親友
教会の鐘が鳴る。
週に一度、お祈りの時間が終わってから開かれる、教会学校の時間も終わりが近づいていた。高窓のステンドグラスからは夕間暮れの光が落ちて、堂内のほこりをキラキラと輝かせている。
礼拝堂の席には子供たちがちらほら座っていて、真剣に聞いている子もいれば、こそこそ喋っている子もいる。
今日はここまで、と講壇の前に立つ司祭が手を叩く。
他の生徒たちが嬉しそうに話しながら立ち上がるなか、ペチカは最前列の席を少し悲しそうな顔でじっと見ていた。
「おい、肺活量」
「だれが肺活量だ!」
かかった声に思わず振り向いて反応するペチカ。
そこにはペチカをいじめていた天敵の少年とその一味がいる。少年は意地悪な笑みを浮かべながら
「じゃあ、やっぱ「泥棒」か」
「…………」
ペチカは少年の言葉を無視し、汚れたバックに本を仕舞って席を立とうとする。
「お前、あいつがいないと大人しいし、な~んもできないのな!」
「……」
「ほら、なんか言ってみろよ」
少年の言葉に他の少年たちも同調して、「言ってみろ!」と煽る。ペチカはそれを無視して立ち上がり出口に向かって歩き出す。

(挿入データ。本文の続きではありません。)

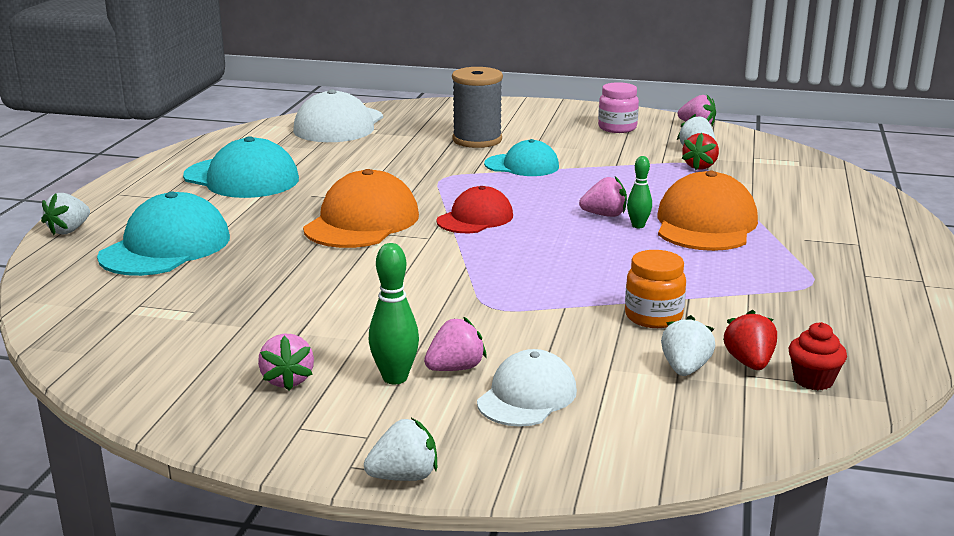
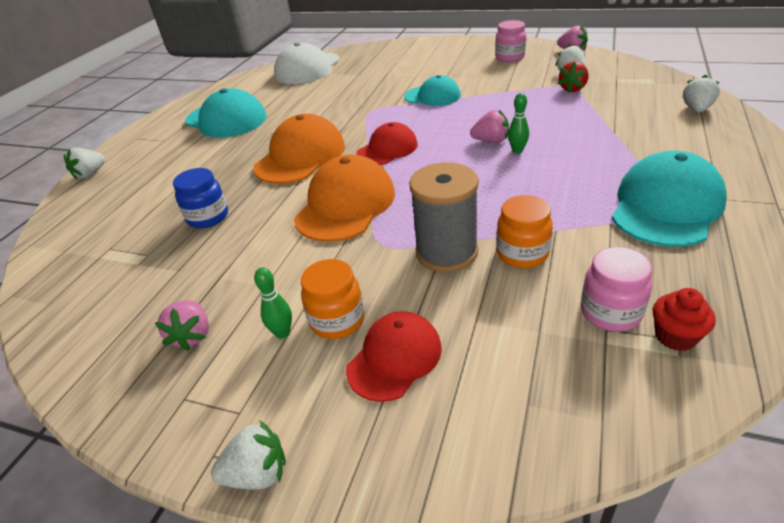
camera: 10 degrees right, 15 degrees up
(166, 247) = (150, 188): turquoise cap -> turquoise cap (666, 206)
(260, 278) = (208, 217): none -> blue jar
(395, 378) = (282, 333): green bowling pin -> green bowling pin, size x0.66
(455, 368) = (337, 320): pink strawberry -> orange jar
(477, 140) = (403, 75): grey spool -> grey spool (446, 252)
(527, 396) = (394, 358): white cap -> red cap
(685, 369) = (547, 321): white strawberry -> white strawberry (696, 109)
(705, 224) = (574, 146): orange cap -> orange cap (345, 205)
(749, 363) = (610, 312): red strawberry -> pink jar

しかし、少年はペチカに足を引っ掻けて、ペチカはその場に転ぶ。
痛ッ、とペチカは漏らす。バックから本やペンがこぼれる。
少年たちはペチカのその姿に笑う。ペチカは震える手を床について立ち上がると、少年を睨む。
「な、なんだよお前」
「……アーちゃんに言われたの。あんたたちなんて「ウゾウムゾウ」だって。だからあたしに話しかけるなバーーーーーーーーーーーーカ!」
少年たちは「うるせっ……」と耳を抑える。
ペチカは足早に去ろうとする。
「待てよ!」
少年は言うが、ペチカは振り返らない。
「あいつなら、アイレットならもう来ないぜ」
えっ、とペチカは立ち止まって振り返る。
「何? アーちゃんのこと知ってんの?」
少年は偉そうに両手をわき腹に当てて話す。病欠だと聞かされ、アイレットを心配していた子供たちは皆少年の声に耳を傾ける。
「母さんに教えてもらったんだよ。お前、昨日、眼鏡をかけたキザっぽい男にあっただろ?あいつは記録師って言ってな……」
少年の話を聞くアイレットの顔はだんだんと青ざめていった。
そしてその話の途中でペチカは礼拝堂を飛び出した。